• **Source extract**
◆ ◆ ◆ ◆

Employment “kick-start” scheme, traineeships and apprenticeships

The chancellor has previously acknowledged that young people could be the worst-affected by the crisis when it comes to employment, as they are the age group most likely to be on the government’s furlough scheme – which is set to end in October. Already, between the start of lockdown in March and May, the number of people aged 24 and under claiming Universal Credit rose by 250,000 to almost 500,000.

The new “kick-start” programme is aimed at giving young people across Britain the opportunity to find jobs. The government will directly pay employers to create new jobs for 16 – 24 year olds. The government will cover the cost of 25 hours of work a week per new employee at the National Minimum Wage (£4.55 for under 18s, £6.45 for 18 to 20s, £8.20 for 21-24s) for 6 months. Employers can top up that payment if they wish.

The funding will be conditional on the business proving that they are hiring for a newly created job, that the employee is getting paid at least the national minimum wage, and that the employee is learning skills that are going to benefit the employee in the future.

Employers can apply for this scheme from next week, with the aim that the first “kick-starters” will begin work in Autumn.

The government has pledged an initial £2billion for this scheme, and have committed to there being no cap on the number of places available under the scheme.

In addition…

Traineeships: employers will be paid £1000 for every new trainee that they take on.

Apprenticeships: employers will be paid to create new apprenticeships. They will be paid £2000 per apprentice that they take on aged 16 – 24, and £1500 per apprentice they take on aged 25+.

Additionally, the government will provide £1bn to the DWP to support millions of people getting back to work.

Incentive to retain furloughed staff

 A Jobs Retention Bonus will reward and incentivise employers by offering them a bonus of £1000 per employee on furlough that they retain. The job retention bonus will be conditional on the employer retaining their employee until January 2021. This part of the government’s plan is aimed at getting as many furloughed staff back to their jobs as possible.

◆ ◆ ◆ ◆

• **Provided material**
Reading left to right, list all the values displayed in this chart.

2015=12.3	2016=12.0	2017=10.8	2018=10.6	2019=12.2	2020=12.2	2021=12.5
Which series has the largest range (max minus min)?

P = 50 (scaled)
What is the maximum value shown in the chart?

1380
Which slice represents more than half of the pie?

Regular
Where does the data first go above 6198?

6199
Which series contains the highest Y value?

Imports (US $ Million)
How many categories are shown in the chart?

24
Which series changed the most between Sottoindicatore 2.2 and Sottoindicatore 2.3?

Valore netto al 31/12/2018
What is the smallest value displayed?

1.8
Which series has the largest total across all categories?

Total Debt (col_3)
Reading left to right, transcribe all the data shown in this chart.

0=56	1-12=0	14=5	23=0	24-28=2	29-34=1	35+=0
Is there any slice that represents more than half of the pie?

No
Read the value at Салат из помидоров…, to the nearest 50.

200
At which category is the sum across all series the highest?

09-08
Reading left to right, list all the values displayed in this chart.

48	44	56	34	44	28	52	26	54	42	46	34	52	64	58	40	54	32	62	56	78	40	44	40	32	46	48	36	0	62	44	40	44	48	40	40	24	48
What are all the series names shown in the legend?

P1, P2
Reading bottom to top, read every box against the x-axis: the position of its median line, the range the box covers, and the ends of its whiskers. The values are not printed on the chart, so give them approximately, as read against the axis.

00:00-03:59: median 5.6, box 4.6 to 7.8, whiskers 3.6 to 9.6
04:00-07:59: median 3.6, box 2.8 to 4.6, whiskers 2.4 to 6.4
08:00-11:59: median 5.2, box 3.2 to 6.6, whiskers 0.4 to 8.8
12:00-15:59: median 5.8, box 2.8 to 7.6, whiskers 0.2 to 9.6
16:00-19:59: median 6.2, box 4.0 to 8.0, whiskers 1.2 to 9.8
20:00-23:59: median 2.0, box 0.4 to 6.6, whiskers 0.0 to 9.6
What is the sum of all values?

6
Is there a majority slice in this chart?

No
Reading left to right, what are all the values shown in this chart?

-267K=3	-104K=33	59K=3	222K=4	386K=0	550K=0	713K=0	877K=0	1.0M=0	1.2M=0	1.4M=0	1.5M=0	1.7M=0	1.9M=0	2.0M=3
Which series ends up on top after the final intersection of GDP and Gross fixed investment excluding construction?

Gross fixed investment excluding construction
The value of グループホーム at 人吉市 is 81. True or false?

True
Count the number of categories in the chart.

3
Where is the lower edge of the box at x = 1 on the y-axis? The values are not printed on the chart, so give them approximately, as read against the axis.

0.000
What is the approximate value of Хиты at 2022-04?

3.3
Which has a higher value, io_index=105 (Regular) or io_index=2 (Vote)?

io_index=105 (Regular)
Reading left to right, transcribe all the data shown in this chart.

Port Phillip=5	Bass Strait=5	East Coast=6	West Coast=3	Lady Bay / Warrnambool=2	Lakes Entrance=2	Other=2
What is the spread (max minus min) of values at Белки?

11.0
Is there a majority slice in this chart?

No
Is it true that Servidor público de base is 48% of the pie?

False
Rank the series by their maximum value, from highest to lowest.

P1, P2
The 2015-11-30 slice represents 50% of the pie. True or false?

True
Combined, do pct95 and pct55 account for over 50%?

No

◆ ◆ ◆ ◆

• **What is needed**
Write a continuation of the passage on employment support schemes, picking up after its last sentence. The lines above have no connection to the passage on employment support schemes.

• **Answer for the task**
Temporary VAT cut to 5% for hospitality and tourism industry

VAT on the hospitality and tourism industry is usually charged at 20%. However, the government has decided that for the next 6 months that the VAT on food (restaurants, cafes, etc.), accommodation (hotels, B&Bs, campsites etc.) and attractions (cinemas, zoos, theme parks, etc.) will be cut to 5%.

The cut on VAT will begin Wednesday 15th July and will continue until January 12th 2021.

This part of the plan is aimed at giving businesses in the hospitality and tourism sector the confidence to reopen and invest in making their establishment safe enough for their customers to return.

“Eat out to help out” incentive

Throughout the month of August, an “Eat Out to Help Out” scheme for everyone in the country will offer a discount to anyone eating at a participating cafe, restaurant or pub from Monday – Wednesday.

Customers will be given a discount of 50% off up to a maximum discount of £10 per head (adults and children).

Businesses will need to register for this scheme online, and can register from next Monday.

Then, for each week in August, businesses will be able to claim the money back and funds will be transferred into their bank account within 5 working days.

Opinions on the new plan:

*Labour’s shadow chancellor, Anneliese Dodds, said the scheme “should help many young people to access work” but said the government had not yet done enough to address the threat of mass unemployment. She suggested that there should have been a Back to Work budget.

*Paul Johnson, director of the Institute for Fiscal Studies, said the scheme would “encourage employers to take on those most at risk” during this crisis but it could result in “creating jobs which aren’t really jobs” or push other people out of work.